Stormy period but well see how much of the cold can come into our area.


----------



## Collision (Jun 16, 2016)

Probably just salting so it doesn't ice up on us


----------



## Collision (Jun 16, 2016)

My friend's dad (meteorologist trained by the airforce) thinks there could be a storm on Christmas night, Ill keep you all posted.


----------



## duramax plow (Aug 31, 2015)

Over 4 inches next friday., into saturday???? Next week going into the weekend going to be crazy!You ready?


----------



## Collision (Jun 16, 2016)

duramax plow said:


> Over 4 inches next friday., into saturday???? Next week going into the weekend going to be crazy!You ready?


Ill believe it when I see it, too far in advance.


----------



## duramax plow (Aug 31, 2015)

We'll surely get something along the lines of no sleep from it being a longer term event. At least, its what it is shaping up to be. 
So you just plow as a sub? or fo you have your own accounts and Salt?


----------



## Collision (Jun 16, 2016)

duramax plow said:


> We'll surely get something along the lines of no sleep from it being a longer term event. At least, its what it is shaping up to be.
> So you just plow as a sub? or fo you have your own accounts and Salt?
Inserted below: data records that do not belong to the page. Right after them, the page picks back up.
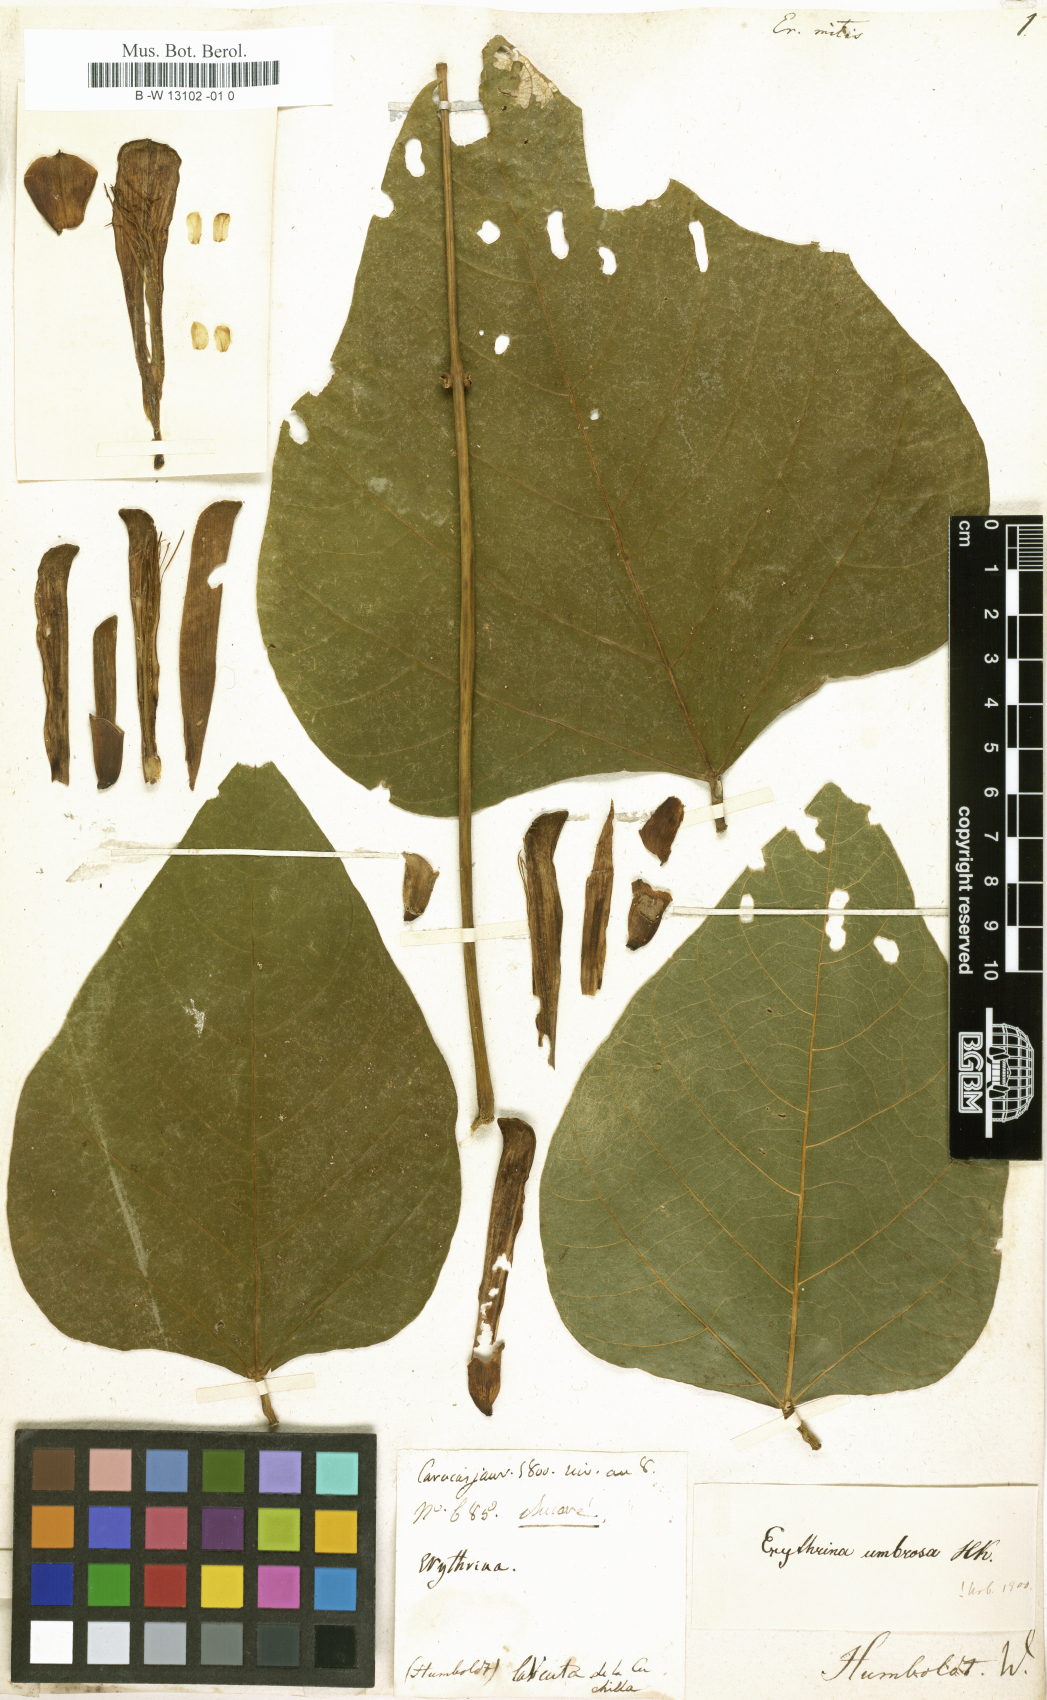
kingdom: Plantae
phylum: Tracheophyta
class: Magnoliopsida
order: Fabales
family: Fabaceae
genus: Erythrina
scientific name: Erythrina mitis
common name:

Im kind of embarrassed to say it cause of the other guys on here, but I only have 1 of my own contracts and I just sub for the rest, always looking for more work


----------



## duramax plow (Aug 31, 2015)

Collision said:


> Im kind of embarrassed to say it cause of the other guys on here, but I only have 1 of my own contracts and I just sub for the rest, always looking for more work


Nothing to be embarrassed about. They key is NOT Revenue. But profit. More risk being the owner of 8 -20 accounts. I have 6. It's a lot of work. More over, its a lot of upfront money. It's worth it when you finally get paid. Still building my capital. If you are subbed, it will be much easier for you to save up, and do it once you get $20K or more for your business.

You want the easy money for now, and Learn to be efficient,. Take shorter passes to get your lots done., So when your fully on your own, you can increase your profit.


----------



## Collision (Jun 16, 2016)

duramax plow said:


> Nothing to be embarrassed about. They key is NOT Revenue. But profit. More risk being the owner of 8 -20 accounts. I have 6. It's a lot of work. More over, its a lot of upfront money. It's worth it when you finally get paid. Still building my capital. If you are subbed, it will be much easier for you to save up, and do it once you get $20K or more for your business.
> 
> You want the easy money for now, and Learn to be efficient,. Take shorter passes to get your lots done., So when your fully on your own, you can increase your profit.


Very true, its just you see guys on here with like 30 trucks and im just here with a truck and snowblower. I do a really nice job tho, I treat other peoples lots like my own. So far its been alright, I just want to move into bigger lots that seem "more fun " to plow. I hate doing these little runts of lots, Im sick of being a lot jockey. But since I just started out, I have to "put my time in" so to say. Ill get there. This winter, Ive already paid for my truck and then some, which is great. Do you need any subs?


----------



## duramax plow (Aug 31, 2015)

Collision said:


> Very true, its just you see guys on here with like 30 trucks and im just here with a truck and snowblower. I do a really nice job tho, I treat other peoples lots like my own. So far its been alright, I just want to move into bigger lots that seem "more fun " to plow. I hate doing these little runts of lots, Im sick of being a lot jockey. But since I just started out, I have to "put my time in" so to say. Ill get there. This winter, Ive already paid for my truck and then some, which is great. Do you need any subs?


I can always use someone reliable., if I get backed on a storm, or I can always take on another contract. PM me your info, rate. We may can work something. You don't have a passenger with you., make him jump out, get the curb lines and stuff like that.
Yeah, I only have 3 vehicles. I see some ppl on here with fleets, thinking, they must have 100's of thousands in capital., because that is a lot of money for insurance per month. 
But for me., Taking it slow since i'm 3 years in, some of these guys been here since I was in middle school LOL


----------



## Collision (Jun 16, 2016)

The Weather Pro's are calling for 11-28 inches next friday and a noreaster and January 7th a possible noreaster.


----------



## Collision (Jun 16, 2016)

Now we are down to 1-3... thats a let down and a half.


----------



## Collision (Jun 16, 2016)

Now down to 0.5-1.5, damm.


----------



## HarryTHook (Dec 29, 2017)

We had a stick read of 3" in eastern Montgomery Saturday, easy work. Looks like Thursday is gonna be nothing above the I-95 line.


----------



## Collision (Jun 16, 2016)

HarryTHook said:


> We had a stick read of 3" in eastern Montgomery Saturday, easy work. Looks like Thursday is gonna be nothing above the I-95 line.


My friend's Dad thinks there'll be noreaster, he's a meteorologist


----------



## Collision (Jun 16, 2016)

North philly got 5-7 inches thursday, snow was wet and heavy, not dry and fluffy. Over all, the futher west we went, less snow, montco got 3-5.


----------



## HarryTHook (Dec 29, 2017)

Collision said:


> North philly got 5-7 inches thursday, snow was wet and heavy, not dry and fluffy. Over all, the futher west we went, less snow, montco got 3-5.


S.E. Montco up to 6" wet, once over the city limits it was a mess. 1 truck down before storm, and I ripped out a trans line in the middle of it. Back up truck out, only took about 13 1/2 hours total.


----------



## Collision (Jun 16, 2016)

So far nothing new or exciting, just a salting since the last post. Hopefully February will be an excellent month!


----------